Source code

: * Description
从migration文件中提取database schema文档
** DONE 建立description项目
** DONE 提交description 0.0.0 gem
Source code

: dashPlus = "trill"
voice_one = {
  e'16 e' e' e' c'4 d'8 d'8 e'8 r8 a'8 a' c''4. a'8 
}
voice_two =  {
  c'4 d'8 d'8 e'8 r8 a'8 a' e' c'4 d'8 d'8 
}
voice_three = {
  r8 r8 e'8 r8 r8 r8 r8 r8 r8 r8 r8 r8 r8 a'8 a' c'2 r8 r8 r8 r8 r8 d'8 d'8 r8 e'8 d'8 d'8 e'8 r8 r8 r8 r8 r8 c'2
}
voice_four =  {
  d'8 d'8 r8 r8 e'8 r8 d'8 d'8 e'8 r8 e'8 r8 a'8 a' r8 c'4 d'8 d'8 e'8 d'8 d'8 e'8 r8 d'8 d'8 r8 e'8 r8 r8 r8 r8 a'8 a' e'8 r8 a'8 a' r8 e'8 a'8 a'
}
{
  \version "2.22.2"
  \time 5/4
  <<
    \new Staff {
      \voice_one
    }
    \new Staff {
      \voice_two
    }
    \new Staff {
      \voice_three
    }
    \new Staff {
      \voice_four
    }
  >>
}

DESCRIPTION OF THE TASK -
All of the records above must be reproduced exactly.

EXERCISE ANSWER -
Source code

: * Description
从migration文件中提取database schema文档
** DONE 建立description项目
** DONE 提交description 0.0.0 gem
Source code

: dashPlus = "trill"
voice_one = {
  e'16 e' e' e' c'4 d'8 d'8 e'8 r8 a'8 a' c''4. a'8 
}
voice_two =  {
  c'4 d'8 d'8 e'8 r8 a'8 a' e' c'4 d'8 d'8 
}
voice_three = {
  r8 r8 e'8 r8 r8 r8 r8 r8 r8 r8 r8 r8 r8 a'8 a' c'2 r8 r8 r8 r8 r8 d'8 d'8 r8 e'8 d'8 d'8 e'8 r8 r8 r8 r8 r8 c'2
}
voice_four =  {
  d'8 d'8 r8 r8 e'8 r8 d'8 d'8 e'8 r8 e'8 r8 a'8 a' r8 c'4 d'8 d'8 e'8 d'8 d'8 e'8 r8 d'8 d'8 r8 e'8 r8 r8 r8 r8 a'8 a' e'8 r8 a'8 a' r8 e'8 a'8 a'
}
{
  \version "2.22.2"
  \time 5/4
  <<
    \new Staff {
      \voice_one
    }
    \new Staff {
      \voice_two
    }
    \new Staff {
      \voice_three
    }
    \new Staff {
      \voice_four
    }
  >>
}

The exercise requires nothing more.